Turning on Imp during set time periods

Hi All,

I’m trying to set the imp up so a user could set it to run during a specified time interval throughout the day(e.g. set an LED to on between 7:00PM and 8:00PM).

It would seem that the best way to accomplish this would be to compare the user specified start and end time to the integer the time() function spits out. However, I don’t see an easy way to get the user specified start and end time in time()'s integer format. What is the simplest way to do this? I’m afraid I may be missing something.

Try Squirrel’s date() function instead. This returns a table with keys for seconds, minutes, hour, day, month and year.

This is perhaps a naive question but I was more so wondering if there was a function that turns an arbitrary date into the integer format that time() spits out?

Currently, I’m just calculating the seconds that have elapsed during the day and using those. e.g. I calculate an integer representing my start and end times using the hours, minutes, and seconds value specified by the user. Then I just compare those two values to an integer calculated using the current values for hours, minutes, and seconds.

I was just curious if there was a better way someone more experienced would do it.

The date() object has a time property that returns the unix timestamp for that date.

server.log(date().time);

So for example:
`
local start = date();

start.day=04;
start.hour = 13;
start.min = 30;
start.sec = 0;
`
After instantiating that date, start.time should produce the integer corresponding to that time in the future?

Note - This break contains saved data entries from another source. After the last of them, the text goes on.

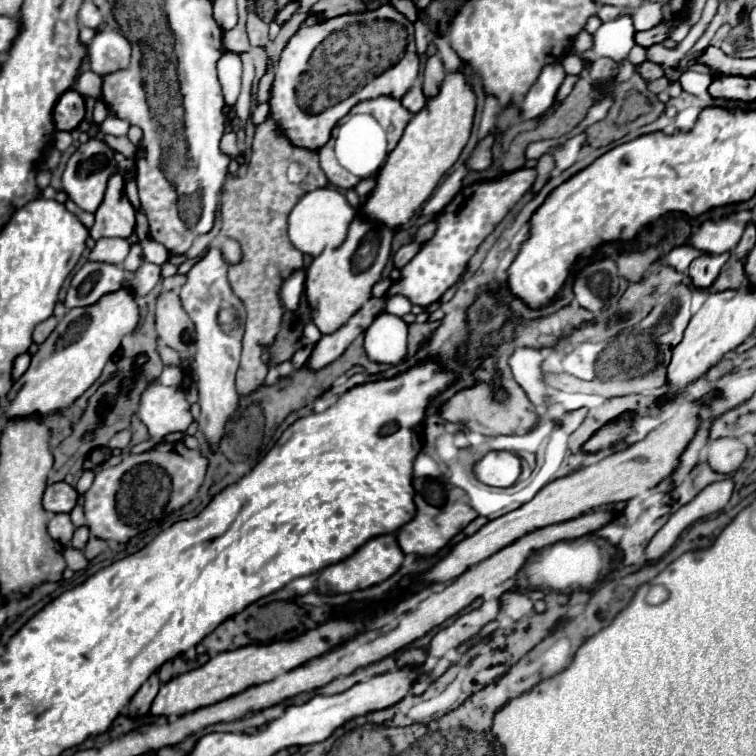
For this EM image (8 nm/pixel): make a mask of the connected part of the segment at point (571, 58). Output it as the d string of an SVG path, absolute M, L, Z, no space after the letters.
M568 54L562 60L562 66L568 68L568 74L580 74L582 72L582 60L576 54Z

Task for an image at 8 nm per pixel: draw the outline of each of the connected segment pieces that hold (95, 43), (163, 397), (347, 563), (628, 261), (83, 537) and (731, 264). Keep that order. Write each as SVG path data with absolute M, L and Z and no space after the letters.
M102 30L88 44L88 58L92 70L100 76L126 68L130 64L130 54L132 54L132 46L116 30Z
M160 382L148 386L142 394L138 414L152 436L152 440L142 444L142 450L150 450L170 432L186 432L186 428L194 422L184 392L178 388L166 388Z
M394 534L376 536L376 538L368 540L368 544L358 548L358 552L354 552L350 558L320 570L320 574L318 574L318 592L322 592L322 594L346 594L346 592L370 588L374 584L380 584L380 582L388 580L400 568L402 560L404 560L404 552L402 552L400 544L396 544Z
M648 248L646 252L632 252L632 254L622 254L616 264L618 272L624 280L628 282L640 282L648 266L652 266L658 258L662 256L660 248Z
M76 528L74 538L72 538L72 548L84 550L84 546L86 546L86 542L88 542L88 536L90 536L88 528Z
M730 258L724 268L720 270L720 276L714 280L714 284L710 286L710 292L724 292L728 288L744 288L744 284L748 284L746 276L744 276L744 268L742 268L742 260L738 258Z

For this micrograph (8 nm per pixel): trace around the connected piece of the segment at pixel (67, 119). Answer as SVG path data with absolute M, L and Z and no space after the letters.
M76 90L64 92L54 108L54 124L56 130L74 130L84 120L86 114L86 100Z

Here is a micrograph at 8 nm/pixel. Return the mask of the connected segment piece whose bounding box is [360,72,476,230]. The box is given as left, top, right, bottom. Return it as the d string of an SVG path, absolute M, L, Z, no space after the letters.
M460 72L446 74L438 96L430 98L426 106L412 116L400 142L380 166L376 186L360 204L360 208L364 208L364 216L372 216L372 220L380 220L380 224L388 224L392 230L404 226L430 198L444 172L458 160L470 138L474 110L476 98L466 84L466 78Z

As I’m attempting to use it now, it only ever returns the integer corresponding to the current time.

That may be a bug - I’m not 100% sure what the expected behaviour there would be… @peter?

I would assume start.time is generated when you do start = date(), so changing the value of start.hour will not affect the time property. The only way around this I can see is to use time() to generate an integer representation of the current time, modify this to your needs then put the value into date():
local now = time() local then = now + (24 * 60 * 60) // 24 hours from now local targetTime = date(then)

and used targetTime.day, targetTime.hour etc.

You might even write a function to compare an arbitrary date to date(), multiply out the values and add to time(), and then used date(time) to convert back into the preferred format.

Squirrel’s date() function works like ISO C “gmtime()”: it turns an integer Unix time_t (seconds since 1970) into a structure containing “broken-down time”. Unfortunately Squirrel appears to lack the inverse function, ISO C’s “mktime()”, which computes the time_t value corresponding to a structure.

For your purposes, though, kamongear, you don’t really need mktime() in order to deal with repeating, daily events properly. All you need to do is convert “7pm in your timezone” to seconds since midnight GMT, and then consult “time() % (246060)” to determine the current seconds since the most recent midnight GMT.